En cuanto a su muerte, se cuenta, se dice, se dijo, se difundió que en la corte de los Austrias, el protocolo era tan estricto, extenso y absurdo, que incluso podemos imponerle parte de culpa en la muerte de Felipe III. Según la historia, el 31 de marzo de 1621, el rey pasó a mejor vida a causa de unas fiebres, cuando tenía 43 años. Y ahora viene la leyenda:
El frío del invierno madrileño había llevado a la colocación de un brasero (o que el rey estaba tan cerca de la chimenea, según otros) junto al rey para templarle el cuerpo. Pero el rey comenzó a acalorarse considerablemente, quizá por el fuerte calor del brasero colocado muy cerca del monarca. El duque de Pomar se dio cuenta del problema y del precario estado de Felipe III, y el monarca le dijo que se apartase el brasero de la vera de su majestad. Pero aquí llegó el problema.
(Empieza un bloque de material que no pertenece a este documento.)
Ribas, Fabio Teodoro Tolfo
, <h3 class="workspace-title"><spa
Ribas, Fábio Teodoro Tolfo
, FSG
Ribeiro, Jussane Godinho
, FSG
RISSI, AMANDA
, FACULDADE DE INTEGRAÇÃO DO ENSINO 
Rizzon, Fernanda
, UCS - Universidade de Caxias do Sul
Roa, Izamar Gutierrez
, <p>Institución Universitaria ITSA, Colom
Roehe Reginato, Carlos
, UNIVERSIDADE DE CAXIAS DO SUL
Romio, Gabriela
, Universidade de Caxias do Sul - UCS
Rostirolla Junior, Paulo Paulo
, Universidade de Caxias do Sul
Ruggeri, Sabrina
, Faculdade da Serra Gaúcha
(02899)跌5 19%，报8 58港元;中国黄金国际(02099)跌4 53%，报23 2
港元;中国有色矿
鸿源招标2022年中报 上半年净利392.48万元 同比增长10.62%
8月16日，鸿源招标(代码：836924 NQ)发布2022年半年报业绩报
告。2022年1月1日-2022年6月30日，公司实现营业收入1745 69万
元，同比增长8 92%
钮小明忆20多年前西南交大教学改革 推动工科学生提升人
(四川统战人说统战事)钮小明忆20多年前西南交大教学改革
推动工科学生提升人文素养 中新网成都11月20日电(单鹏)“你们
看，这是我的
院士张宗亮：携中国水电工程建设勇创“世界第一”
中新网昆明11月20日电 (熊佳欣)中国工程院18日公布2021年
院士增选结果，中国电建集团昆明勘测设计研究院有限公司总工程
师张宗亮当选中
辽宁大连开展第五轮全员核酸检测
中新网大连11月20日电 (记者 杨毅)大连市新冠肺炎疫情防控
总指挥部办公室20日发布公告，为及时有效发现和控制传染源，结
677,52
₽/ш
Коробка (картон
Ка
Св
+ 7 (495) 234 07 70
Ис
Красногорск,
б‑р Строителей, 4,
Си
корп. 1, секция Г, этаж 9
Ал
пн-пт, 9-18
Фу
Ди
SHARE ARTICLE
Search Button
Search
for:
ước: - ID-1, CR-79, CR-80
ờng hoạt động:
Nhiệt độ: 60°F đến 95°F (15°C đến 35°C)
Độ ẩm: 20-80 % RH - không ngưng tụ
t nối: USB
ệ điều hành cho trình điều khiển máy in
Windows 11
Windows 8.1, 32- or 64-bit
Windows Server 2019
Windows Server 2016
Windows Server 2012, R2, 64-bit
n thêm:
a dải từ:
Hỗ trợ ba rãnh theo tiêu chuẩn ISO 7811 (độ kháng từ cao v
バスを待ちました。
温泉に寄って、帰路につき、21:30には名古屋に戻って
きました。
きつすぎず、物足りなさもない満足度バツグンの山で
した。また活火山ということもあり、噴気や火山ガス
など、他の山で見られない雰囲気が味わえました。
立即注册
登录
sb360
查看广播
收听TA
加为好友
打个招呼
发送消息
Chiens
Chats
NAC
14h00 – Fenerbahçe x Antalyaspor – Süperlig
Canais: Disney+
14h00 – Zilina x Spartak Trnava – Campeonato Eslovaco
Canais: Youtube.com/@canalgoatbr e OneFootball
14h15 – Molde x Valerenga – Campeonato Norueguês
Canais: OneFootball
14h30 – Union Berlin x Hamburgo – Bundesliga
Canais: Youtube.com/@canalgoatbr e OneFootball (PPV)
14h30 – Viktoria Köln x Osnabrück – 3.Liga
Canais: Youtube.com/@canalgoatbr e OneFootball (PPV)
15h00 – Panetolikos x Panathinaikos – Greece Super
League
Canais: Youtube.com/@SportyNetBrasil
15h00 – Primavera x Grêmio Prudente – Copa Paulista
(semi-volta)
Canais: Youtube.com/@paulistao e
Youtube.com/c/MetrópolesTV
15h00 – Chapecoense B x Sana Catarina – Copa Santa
El protocolo establecía quién era la persona destinada a aquellas tareas, a la sazón, el duque de Uceda. El mismo diablo debía haber enredado a este noble señor en otro lugar, y no fue localizado con la debida premura. Cuando por fin llegó y retiró el brasero, el rey ya estaba bañado en sudor y con fiebre.
Lo cierto es que, aquella misma noche, una erisipela (enfermedad bacteriana de la piel) y las consabidas fiebres, acabaron con la vida de Felipe III, que podría haber salvado la vida si aquel brasero no hubiera puesto el último clavo sobre su insigne ataúd.